Die Begegnung mit dem Tod ist eine Begegnung, die absolut essentiell ist für jeden Menschen. Damit ist nicht das Anschauen eines toten Körpers gemeint, sondern die Begegnung mit dem Tod selbst. Dem Tod als dem Eintritt in ein unvergängliches, ewiges Bewußtsein, das keinen Anfang und kein Ende kennt.

Der innere Tod, das auflösen von geglaubter Identität ist eine sehr radikale Erfahrung. Die stärkste Bindung an meine eigene kleine Vergangenheit, nämlich die Erinnerungen sind dann nicht mehr Ketten, die mich an diese romanitisierte Scheinwirklichkeit festbinden, sondern nur noch Bilder, Gefühle, Empfindungen - aber ohne eine Person, ohne ein "Ich" mehr, die sie empfindet. Ein solcher Bruch kann sich ereignen durch intensive japa, aber wir haben die Tendenz, diesen Riss ganz schnell wieder zubetonieren zu wollen. Das ist der Moment wo wir die Gnade einer spirituellen Führung bedürfen, die verhindert, dass diese Erfahrung dann nur wieder von vorübergehender Natur ist. Dann bleibt es nicht einfach nur wieder eine Erfahrung mehr, sondern wird zu bleibender Einsicht über die Natur dessen, was ich BIN.
Im Laufe der Zeit hat sich in mir das Verständnis vertieft, daß kein Mensch, der einen tiefen und aufrichtigen Wunsch nach Freiheit in sich verspürt - an dieser Begegnung mit dem Tod vorbeikommt. Meister aller Generationen haben immer wieder den Satz gesprochen: "Stirb bevor du stirbst." Dies ist kein theoretisches Konzept, sondern Ausdruck einer unzweifelhaften Erfahrung.

So ist der spirituelle Weg und die Begleitung auf dem Weg tatsächlich eine Begleitung in den Tod, und in die Widerstände gegen den Tod und in die Arroganz und in die Befürchtungen, die der Geist zunächst vor den Tod gestellt hat. Es braucht die Bereitschaft, zu verlieren, was wir glauben bereits gewonnen zu haben. Wir haben kein wirklich positives Verhältnis zu einem Moment des Verlustes. Wir haben den Wert des Verlustes nicht gelernt, so daß wir diesen Wert innerlich erst neu erfahren müssen, die Öffnung, die Befreiung, und im wahrsten Sinne des Wortes die Ent-Lastung erfahren müssen, die innerer Verlust von Verhaftung, von Bindung, von Identifikation mit sich bringt.

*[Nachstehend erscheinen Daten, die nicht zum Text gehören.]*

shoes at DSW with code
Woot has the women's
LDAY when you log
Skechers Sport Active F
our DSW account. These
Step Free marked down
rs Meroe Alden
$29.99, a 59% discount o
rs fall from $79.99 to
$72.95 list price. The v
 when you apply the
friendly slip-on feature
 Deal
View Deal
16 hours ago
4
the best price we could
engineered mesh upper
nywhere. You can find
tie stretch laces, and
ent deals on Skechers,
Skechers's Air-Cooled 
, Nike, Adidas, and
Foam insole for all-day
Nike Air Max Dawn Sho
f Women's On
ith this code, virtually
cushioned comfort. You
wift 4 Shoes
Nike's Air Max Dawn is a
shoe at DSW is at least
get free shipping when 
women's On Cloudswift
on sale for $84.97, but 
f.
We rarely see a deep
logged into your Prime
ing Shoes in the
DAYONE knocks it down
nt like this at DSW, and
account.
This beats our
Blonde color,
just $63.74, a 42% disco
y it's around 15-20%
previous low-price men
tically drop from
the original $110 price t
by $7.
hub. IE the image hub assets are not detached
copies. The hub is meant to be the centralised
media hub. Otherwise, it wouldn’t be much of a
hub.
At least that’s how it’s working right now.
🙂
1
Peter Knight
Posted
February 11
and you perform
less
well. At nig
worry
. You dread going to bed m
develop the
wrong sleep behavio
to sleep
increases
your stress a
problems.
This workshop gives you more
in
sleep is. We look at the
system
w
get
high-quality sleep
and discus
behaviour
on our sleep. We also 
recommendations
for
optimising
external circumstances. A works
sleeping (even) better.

Wir sind wie Bettler, die an ihrem letzten Hemd festhalten, obwohl wir in Wahrheit in einem Königreich der Fülle stehen, einer Fülle, die wir nicht erkennen können, weil wir so beschäftigt sind, um unser letztes Hemd zu kämpfen. Der Weg in den Tod ist der Weg des Verlierens, es ist der Weg des Aufgebens und Nichts-dafür-Bekommens. Aber man könnte auch sagen: Wir bekommen alles, all das, was wir uns wünschten, aber nicht in Worte fassen konnten - Saksat Darshan zu Sri Sri Radha Govinda. Es ist eine endgültige innere Erfahrung, die das, was wir unser Leben nannten, vollkommen verändern wird. Der Tod verändert alles, was wir jemals erfahren haben.

Absolute innere Freiheit kann nur durch den Tod gegangen sein, und dieser Tod läßt nichts und niemanden aus. Können wir das schätzen? Daß der Tod eine Kraft ist, die so endgültig ist, die so mächtig ist, daß sie nichts ausläßt? Nichts in der relativen Welt entkommt ihr, ihr entgeht gar nichts. Die Endgültigkeit des Todes erlaubt nicht, daß Spuren hinterlassen werden, Spuren von Unfreiheit, Spuren von Gebundenheit, die wir in unserer Geschichte hinterlassen haben. Der Tod ist ein radikaler Moment, ein absoluter Moment, ein endgültiger Moment. Wir können uns dieser Endgültigkeit annähern, wenn wir beginnen zu ahnen, was die Realität von Radha Govinda überhaupt bedeuten könnte für uns.